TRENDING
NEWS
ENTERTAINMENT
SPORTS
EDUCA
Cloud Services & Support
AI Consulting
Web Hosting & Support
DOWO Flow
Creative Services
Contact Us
==
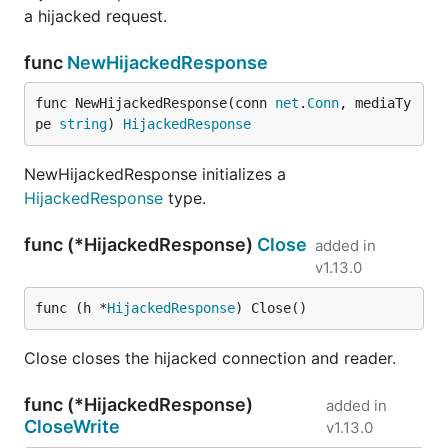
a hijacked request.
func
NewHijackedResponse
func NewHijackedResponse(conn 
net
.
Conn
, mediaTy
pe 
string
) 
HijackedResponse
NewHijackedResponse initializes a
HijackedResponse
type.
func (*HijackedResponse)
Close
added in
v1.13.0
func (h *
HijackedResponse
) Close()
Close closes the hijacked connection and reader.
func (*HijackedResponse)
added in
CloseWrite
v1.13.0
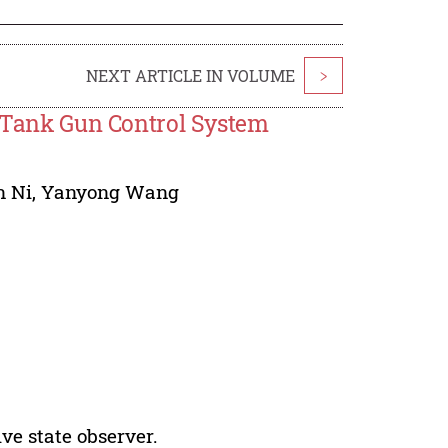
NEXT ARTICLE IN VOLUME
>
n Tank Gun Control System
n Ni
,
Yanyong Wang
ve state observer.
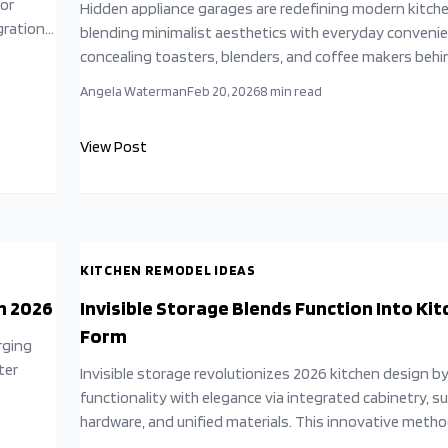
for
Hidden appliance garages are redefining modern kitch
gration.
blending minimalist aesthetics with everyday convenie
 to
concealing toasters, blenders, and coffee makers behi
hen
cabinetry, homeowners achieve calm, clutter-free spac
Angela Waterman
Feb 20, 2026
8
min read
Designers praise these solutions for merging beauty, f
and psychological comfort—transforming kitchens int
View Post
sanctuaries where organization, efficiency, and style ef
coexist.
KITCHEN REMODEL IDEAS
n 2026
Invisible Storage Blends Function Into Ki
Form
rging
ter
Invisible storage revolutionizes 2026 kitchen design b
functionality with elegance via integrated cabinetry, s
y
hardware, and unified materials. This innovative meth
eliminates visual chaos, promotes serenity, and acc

- DESCRIPTION OF THE TASK: Recast the record text from the line with "a hijacked request." to the line with "eliminates visual chaos, promotes", both included, as a Markdown table with the columns Row and Line text. Number each line, skip blank lines, and leave the pictures out.

- REPLY:
| Row | Line text |
|---|---|
| 1 | a hijacked request. |
| 2 | func |
| 3 | NewHijackedResponse |
| 4 | func NewHijackedResponse(conn  |
| 5 | net |
| 6 | . |
| 7 | Conn |
| 8 | , mediaTy |
| 9 | pe  |
| 10 | string |
| 11 | )  |
| 12 | HijackedResponse |
| 13 | NewHijackedResponse initializes a |
| 14 | HijackedResponse |
| 15 | type. |
| 16 | func (*HijackedResponse) |
| 17 | Close |
| 18 | added in |
| 19 | v1.13.0 |
| 20 | func (h * |
| 21 | HijackedResponse |
| 22 | ) Close() |
| 23 | Close closes the hijacked connection and reader. |
| 24 | func (*HijackedResponse) |
| 25 | added in |
| 26 | CloseWrite |
| 27 | v1.13.0 |
| 28 | NEXT ARTICLE IN VOLUME |
| 29 | > |
| 30 | n Tank Gun Control System |
| 31 | n Ni |
| 32 | , |
| 33 | Yanyong Wang |
| 34 | ve state observer. |
| 35 | for |
| 36 | Hidden appliance garages are redefining modern kitch |
| 37 | gration. |
| 38 | blending minimalist aesthetics with everyday convenie |
| 39 |  to |
| 40 | concealing toasters, blenders, and coffee makers behi |
| 41 | hen |
| 42 | cabinetry, homeowners achieve calm, clutter-free spac |
| 43 | Angela Waterman |
| 44 | Feb 20, 2026 |
| 45 | 8 |
| 46 | min read |
| 47 | Designers praise these solutions for merging beauty, f |
| 48 | and psychological comfort—transforming kitchens int |
| 49 | View Post |
| 50 | sanctuaries where organization, efficiency, and style ef |
| 51 | coexist. |
| 52 | KITCHEN REMODEL IDEAS |
| 53 | n 2026 |
| 54 | Invisible Storage Blends Function Into Ki |
| 55 | Form |
| 56 | rging |
| 57 | ter |
| 58 | Invisible storage revolutionizes 2026 kitchen design b |
| 59 | functionality with elegance via integrated cabinetry, s |
| 60 | y |
| 61 | hardware, and unified materials. This innovative meth |
| 62 | eliminates visual chaos, promotes serenity, and acc |